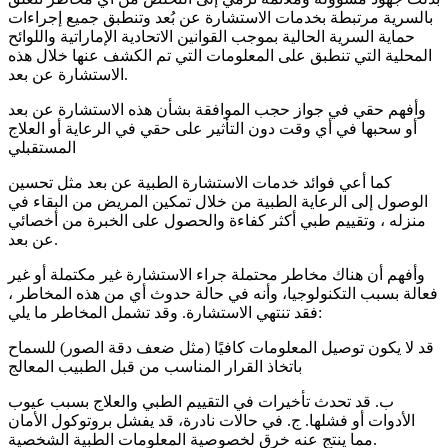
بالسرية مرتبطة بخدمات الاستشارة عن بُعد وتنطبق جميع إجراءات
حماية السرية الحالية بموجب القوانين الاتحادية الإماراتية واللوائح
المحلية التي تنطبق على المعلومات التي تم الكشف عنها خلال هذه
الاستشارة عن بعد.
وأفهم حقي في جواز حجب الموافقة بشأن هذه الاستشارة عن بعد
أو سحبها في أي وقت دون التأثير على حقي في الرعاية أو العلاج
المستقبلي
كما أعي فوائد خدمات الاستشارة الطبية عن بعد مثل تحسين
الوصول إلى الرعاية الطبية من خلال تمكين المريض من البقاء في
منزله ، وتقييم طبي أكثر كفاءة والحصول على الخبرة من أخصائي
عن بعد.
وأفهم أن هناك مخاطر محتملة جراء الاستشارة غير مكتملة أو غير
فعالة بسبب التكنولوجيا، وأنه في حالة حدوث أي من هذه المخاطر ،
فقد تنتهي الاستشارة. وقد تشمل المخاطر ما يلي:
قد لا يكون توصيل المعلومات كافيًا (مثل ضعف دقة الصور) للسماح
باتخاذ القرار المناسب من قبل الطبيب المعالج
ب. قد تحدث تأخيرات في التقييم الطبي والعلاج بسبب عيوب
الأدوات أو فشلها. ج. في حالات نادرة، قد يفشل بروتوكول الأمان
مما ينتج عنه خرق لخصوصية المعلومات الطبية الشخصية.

### Work task
What is needed is an exact copy of all the records, minus any pictures.

### Answer space
بالسرية مرتبطة بخدمات الاستشارة عن بُعد وتنطبق جميع إجراءات
حماية السرية الحالية بموجب القوانين الاتحادية الإماراتية واللوائح
المحلية التي تنطبق على المعلومات التي تم الكشف عنها خلال هذه
الاستشارة عن بعد.
وأفهم حقي في جواز حجب الموافقة بشأن هذه الاستشارة عن بعد
أو سحبها في أي وقت دون التأثير على حقي في الرعاية أو العلاج
المستقبلي
كما أعي فوائد خدمات الاستشارة الطبية عن بعد مثل تحسين
الوصول إلى الرعاية الطبية من خلال تمكين المريض من البقاء في
منزله ، وتقييم طبي أكثر كفاءة والحصول على الخبرة من أخصائي
عن بعد.
وأفهم أن هناك مخاطر محتملة جراء الاستشارة غير مكتملة أو غير
فعالة بسبب التكنولوجيا، وأنه في حالة حدوث أي من هذه المخاطر ،
فقد تنتهي الاستشارة. وقد تشمل المخاطر ما يلي:
قد لا يكون توصيل المعلومات كافيًا (مثل ضعف دقة الصور) للسماح
باتخاذ القرار المناسب من قبل الطبيب المعالج
ب. قد تحدث تأخيرات في التقييم الطبي والعلاج بسبب عيوب
الأدوات أو فشلها. ج. في حالات نادرة، قد يفشل بروتوكول الأمان
مما ينتج عنه خرق لخصوصية المعلومات الطبية الشخصية.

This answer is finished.